[Dataset items]
◇ ◇ ◇ ◇

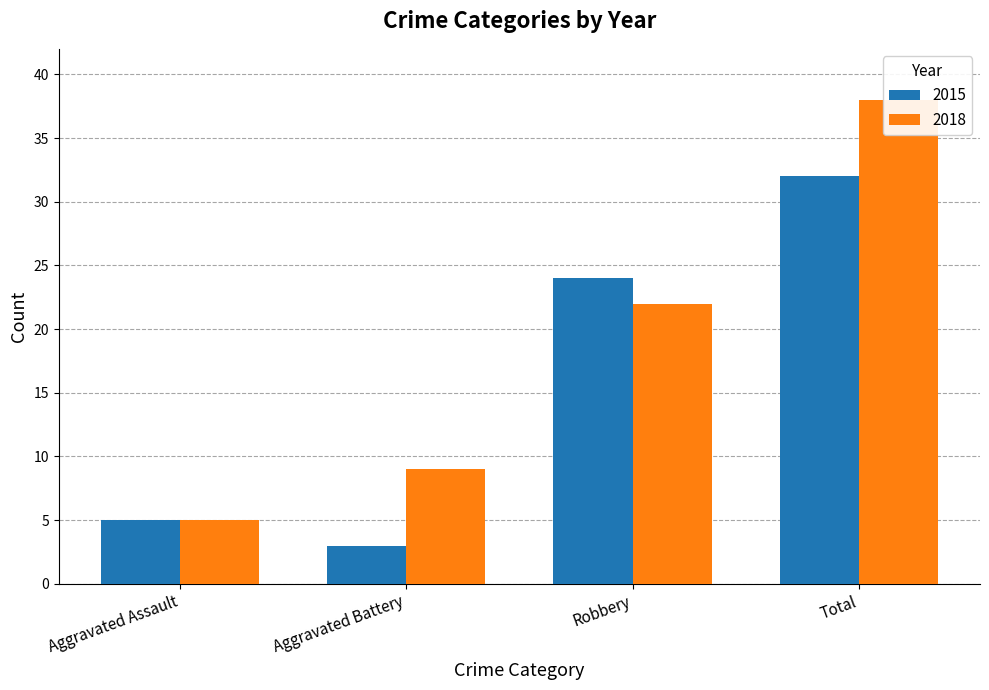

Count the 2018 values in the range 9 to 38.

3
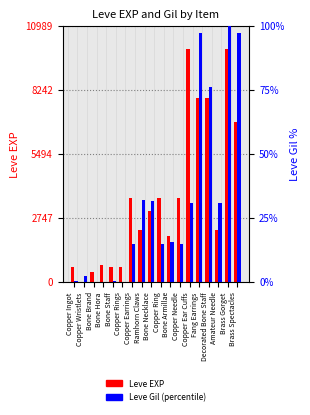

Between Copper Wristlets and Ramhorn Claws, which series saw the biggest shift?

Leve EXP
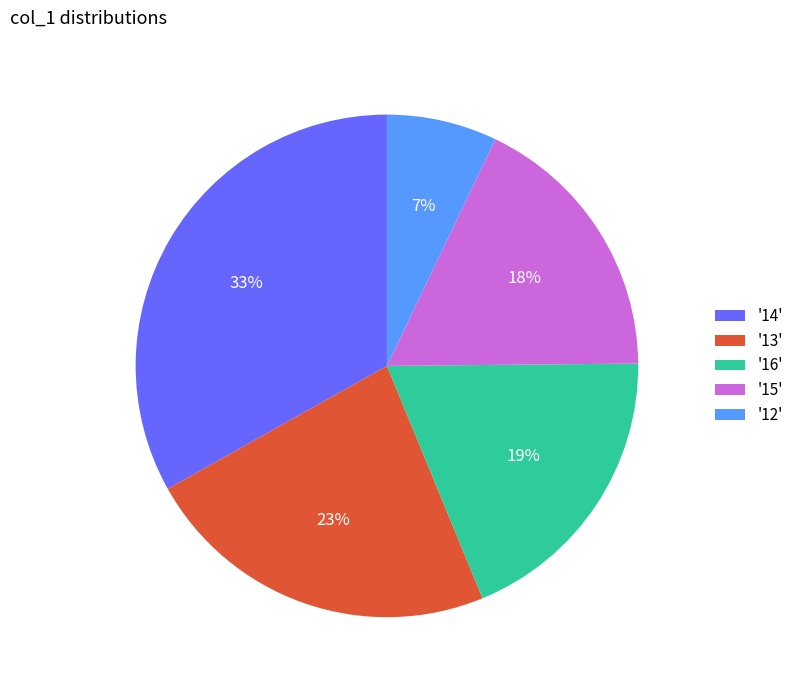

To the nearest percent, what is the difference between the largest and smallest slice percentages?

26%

◇ ◇ ◇ ◇

*What you need to do:* Please copy each line of the data above that contains the string "series", treating uppercase and lowercase letters as different.

*Exercise response:*
Between Copper Wristlets and Ramhorn Claws, which series saw the biggest shift?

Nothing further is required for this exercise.